I was over on Cheryl’s site and her post on dreams coming true made me think.
Back in the pre-digital age life was very different. I am a record collector who had no money but adored vinyl records and Rock, Blues, Folk, Reggae and R&B. Every Saturday I would head off into town and go round the second-hand record shops hunting out gems. They were few and far between. I usually came back with a handful of OK stuff but rarely a real capture. But that was the fun of the hunt. When you did come across one of those great albums there was a real jump of joy. My expertise in recognising it and luck at finding it gave me a real adrenaline rush.
Every Saturday I’d go home with my cheap but exciting hoard of discs, study them, read the covers while playing them, and really enjoy the whole process. Those vinyl albums were loved and enjoyed.
Apart from that there was the social side. Every week I would meet up with a similar bunch of nuts engaged in the same exercise. There was a competitive edge and sharing of enthusiasms. We show each other our captures, do swaps, discuss them in depth and enjoy the whole process. There was a lot of fun and laughter.
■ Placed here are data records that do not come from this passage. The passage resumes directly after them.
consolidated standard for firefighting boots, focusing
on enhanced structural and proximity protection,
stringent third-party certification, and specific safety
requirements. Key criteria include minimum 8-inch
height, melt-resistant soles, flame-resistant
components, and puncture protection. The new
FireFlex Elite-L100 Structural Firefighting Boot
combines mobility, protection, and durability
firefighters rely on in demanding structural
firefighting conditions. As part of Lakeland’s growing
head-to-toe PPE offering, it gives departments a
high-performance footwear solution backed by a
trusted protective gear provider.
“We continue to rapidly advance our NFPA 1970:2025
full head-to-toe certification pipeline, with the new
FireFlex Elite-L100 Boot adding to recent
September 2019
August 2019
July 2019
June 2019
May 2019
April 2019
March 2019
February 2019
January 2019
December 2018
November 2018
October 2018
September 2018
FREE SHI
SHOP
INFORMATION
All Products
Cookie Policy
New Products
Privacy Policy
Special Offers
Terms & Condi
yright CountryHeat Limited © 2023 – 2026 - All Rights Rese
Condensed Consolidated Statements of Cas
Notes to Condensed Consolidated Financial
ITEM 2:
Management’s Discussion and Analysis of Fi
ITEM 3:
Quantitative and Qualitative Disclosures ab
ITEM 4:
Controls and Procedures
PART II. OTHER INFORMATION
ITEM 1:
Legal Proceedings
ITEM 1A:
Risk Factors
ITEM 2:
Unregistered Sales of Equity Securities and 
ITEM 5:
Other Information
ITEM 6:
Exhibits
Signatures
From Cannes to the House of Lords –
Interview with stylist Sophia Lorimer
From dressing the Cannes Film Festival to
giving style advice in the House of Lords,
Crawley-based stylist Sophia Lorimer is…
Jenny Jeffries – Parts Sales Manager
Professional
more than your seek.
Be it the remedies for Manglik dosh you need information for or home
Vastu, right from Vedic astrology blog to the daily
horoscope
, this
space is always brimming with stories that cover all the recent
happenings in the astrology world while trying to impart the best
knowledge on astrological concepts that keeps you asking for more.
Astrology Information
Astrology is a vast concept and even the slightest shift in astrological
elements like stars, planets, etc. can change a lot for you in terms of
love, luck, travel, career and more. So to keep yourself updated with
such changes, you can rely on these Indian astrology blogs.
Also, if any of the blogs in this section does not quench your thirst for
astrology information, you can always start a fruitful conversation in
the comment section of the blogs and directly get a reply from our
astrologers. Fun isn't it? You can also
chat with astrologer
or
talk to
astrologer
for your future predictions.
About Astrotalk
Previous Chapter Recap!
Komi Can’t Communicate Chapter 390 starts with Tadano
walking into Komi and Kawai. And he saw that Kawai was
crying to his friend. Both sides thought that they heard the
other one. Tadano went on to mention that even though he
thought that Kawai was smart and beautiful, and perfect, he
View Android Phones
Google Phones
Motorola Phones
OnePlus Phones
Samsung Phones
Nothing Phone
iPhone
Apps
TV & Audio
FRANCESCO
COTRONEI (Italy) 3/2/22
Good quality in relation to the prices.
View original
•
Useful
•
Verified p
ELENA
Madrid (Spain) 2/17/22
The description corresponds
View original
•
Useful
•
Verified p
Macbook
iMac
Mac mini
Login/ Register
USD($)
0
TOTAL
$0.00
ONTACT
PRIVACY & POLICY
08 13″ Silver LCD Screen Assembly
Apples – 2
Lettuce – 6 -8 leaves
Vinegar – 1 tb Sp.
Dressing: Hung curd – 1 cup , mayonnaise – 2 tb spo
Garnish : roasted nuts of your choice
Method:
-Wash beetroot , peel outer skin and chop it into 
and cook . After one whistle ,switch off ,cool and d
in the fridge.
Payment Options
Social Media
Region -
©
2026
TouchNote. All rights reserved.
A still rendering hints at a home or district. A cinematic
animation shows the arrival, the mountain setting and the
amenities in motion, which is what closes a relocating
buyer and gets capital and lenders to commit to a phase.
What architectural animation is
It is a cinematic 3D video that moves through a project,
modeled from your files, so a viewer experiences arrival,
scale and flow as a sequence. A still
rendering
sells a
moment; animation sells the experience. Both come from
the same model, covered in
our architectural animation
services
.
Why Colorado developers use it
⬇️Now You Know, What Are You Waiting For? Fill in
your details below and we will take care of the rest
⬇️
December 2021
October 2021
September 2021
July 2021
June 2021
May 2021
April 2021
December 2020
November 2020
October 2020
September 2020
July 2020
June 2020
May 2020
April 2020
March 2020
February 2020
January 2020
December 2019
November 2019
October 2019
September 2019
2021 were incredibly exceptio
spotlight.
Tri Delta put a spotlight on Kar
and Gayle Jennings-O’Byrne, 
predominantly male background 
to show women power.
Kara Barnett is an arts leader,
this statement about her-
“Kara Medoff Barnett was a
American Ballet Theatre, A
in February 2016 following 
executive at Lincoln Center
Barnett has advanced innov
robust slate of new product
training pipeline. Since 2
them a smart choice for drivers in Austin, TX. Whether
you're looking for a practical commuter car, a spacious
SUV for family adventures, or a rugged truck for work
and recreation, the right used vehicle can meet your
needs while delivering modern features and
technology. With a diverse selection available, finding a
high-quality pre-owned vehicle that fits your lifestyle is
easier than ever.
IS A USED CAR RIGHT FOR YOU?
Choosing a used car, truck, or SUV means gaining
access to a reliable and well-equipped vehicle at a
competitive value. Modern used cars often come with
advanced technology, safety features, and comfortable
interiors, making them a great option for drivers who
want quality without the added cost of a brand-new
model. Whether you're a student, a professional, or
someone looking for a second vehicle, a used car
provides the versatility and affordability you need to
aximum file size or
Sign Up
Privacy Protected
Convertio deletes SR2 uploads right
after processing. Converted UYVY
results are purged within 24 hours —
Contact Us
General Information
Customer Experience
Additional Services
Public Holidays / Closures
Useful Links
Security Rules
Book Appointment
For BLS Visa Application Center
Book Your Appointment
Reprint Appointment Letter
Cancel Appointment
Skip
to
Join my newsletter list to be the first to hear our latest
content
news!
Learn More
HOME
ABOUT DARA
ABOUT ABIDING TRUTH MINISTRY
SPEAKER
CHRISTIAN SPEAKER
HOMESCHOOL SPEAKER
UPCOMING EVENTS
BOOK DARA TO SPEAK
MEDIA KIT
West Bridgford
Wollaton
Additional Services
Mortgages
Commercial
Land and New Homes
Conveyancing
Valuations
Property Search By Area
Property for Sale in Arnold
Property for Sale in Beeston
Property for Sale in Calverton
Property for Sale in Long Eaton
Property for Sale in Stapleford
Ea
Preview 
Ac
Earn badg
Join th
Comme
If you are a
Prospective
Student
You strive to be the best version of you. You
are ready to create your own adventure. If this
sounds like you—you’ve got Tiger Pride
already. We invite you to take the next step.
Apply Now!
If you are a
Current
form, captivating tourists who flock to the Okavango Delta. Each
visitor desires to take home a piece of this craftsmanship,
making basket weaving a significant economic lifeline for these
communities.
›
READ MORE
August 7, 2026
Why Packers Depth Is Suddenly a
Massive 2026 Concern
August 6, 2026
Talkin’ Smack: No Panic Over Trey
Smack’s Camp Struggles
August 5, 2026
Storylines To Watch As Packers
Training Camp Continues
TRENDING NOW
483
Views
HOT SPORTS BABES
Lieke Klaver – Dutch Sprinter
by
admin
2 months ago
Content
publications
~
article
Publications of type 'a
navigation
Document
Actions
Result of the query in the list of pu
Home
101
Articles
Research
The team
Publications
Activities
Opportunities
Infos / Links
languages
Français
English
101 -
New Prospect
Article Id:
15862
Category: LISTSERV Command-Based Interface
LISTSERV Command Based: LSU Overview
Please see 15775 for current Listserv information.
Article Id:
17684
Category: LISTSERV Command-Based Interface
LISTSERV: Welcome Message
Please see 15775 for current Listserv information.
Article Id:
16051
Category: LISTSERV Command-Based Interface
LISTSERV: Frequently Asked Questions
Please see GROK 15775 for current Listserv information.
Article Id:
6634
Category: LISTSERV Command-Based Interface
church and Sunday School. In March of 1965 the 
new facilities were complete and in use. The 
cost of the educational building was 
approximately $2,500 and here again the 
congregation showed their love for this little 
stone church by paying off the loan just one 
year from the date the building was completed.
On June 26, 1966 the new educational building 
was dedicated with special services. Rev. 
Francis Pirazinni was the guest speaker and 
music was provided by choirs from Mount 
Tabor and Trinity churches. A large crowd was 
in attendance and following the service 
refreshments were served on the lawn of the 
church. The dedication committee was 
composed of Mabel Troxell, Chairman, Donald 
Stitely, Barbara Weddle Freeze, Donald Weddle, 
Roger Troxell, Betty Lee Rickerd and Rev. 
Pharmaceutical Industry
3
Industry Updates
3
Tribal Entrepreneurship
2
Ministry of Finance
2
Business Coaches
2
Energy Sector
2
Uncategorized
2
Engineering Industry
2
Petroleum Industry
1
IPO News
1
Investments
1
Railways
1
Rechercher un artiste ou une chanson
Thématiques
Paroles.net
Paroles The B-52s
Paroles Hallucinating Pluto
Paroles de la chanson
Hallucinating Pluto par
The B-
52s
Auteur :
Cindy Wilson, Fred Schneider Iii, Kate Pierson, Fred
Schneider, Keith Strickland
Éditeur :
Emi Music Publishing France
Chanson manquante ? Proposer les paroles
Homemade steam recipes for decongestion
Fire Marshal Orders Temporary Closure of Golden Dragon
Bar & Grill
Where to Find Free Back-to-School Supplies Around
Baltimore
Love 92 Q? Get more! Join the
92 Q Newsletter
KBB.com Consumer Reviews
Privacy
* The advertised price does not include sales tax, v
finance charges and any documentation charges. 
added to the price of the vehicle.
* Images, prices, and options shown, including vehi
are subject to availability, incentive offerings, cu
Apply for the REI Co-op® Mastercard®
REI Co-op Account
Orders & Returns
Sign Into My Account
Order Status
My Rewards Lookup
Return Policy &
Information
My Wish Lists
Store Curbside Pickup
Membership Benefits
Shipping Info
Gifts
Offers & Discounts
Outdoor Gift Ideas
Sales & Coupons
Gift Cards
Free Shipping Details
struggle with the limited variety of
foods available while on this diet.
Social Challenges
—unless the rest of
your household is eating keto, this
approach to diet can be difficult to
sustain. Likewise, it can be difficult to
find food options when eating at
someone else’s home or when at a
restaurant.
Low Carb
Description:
A lot of my friends were music nuts too. We’d get together to play and talk about music. It was the focus of everything in life. All of life was reflected in that music, either in the lyrics or music or associated with the times. The whole universe was reflected in those discs.
I used to dream of being able to get my hands on all those hundreds of albums that I lusted after. That seemed like heaven.
Now we have digital, ebay and Amazon. Every album is available at the push of a button. The dream has come true (at a price). Some of the financial value has gone down. Some have gone up. But all the second-hand record shops have gone. There is no thrill of the hunt anymore or fun of chasing down a bargain. I no longer meet up with all my friends and paw over our finds. Neither do I meet up with friends and play music anywhere near as much. The albums are simply not valued as much as they were. Even the rarest is available at the press of a button any day. It has cheapened them and the music. Where some of my friends developed great knowledge and spent a lifetime on a mission to put together a collection (one was trying to accumulate every Chess Label single and had tracked down all but three) that was no longer a challenge. Imagine, back then, the thrill of, after having spent thirty years hunting, discovering one of those three singles? Now you can go on line and find them all in twenty minutes. The thrill has gone. Not only that but someone with no knowledge or real feeling for the music can download every track ever recorded by Chess Records on to their phone with the push of a button. It means nothing.
Dreams coming true can be a real loss.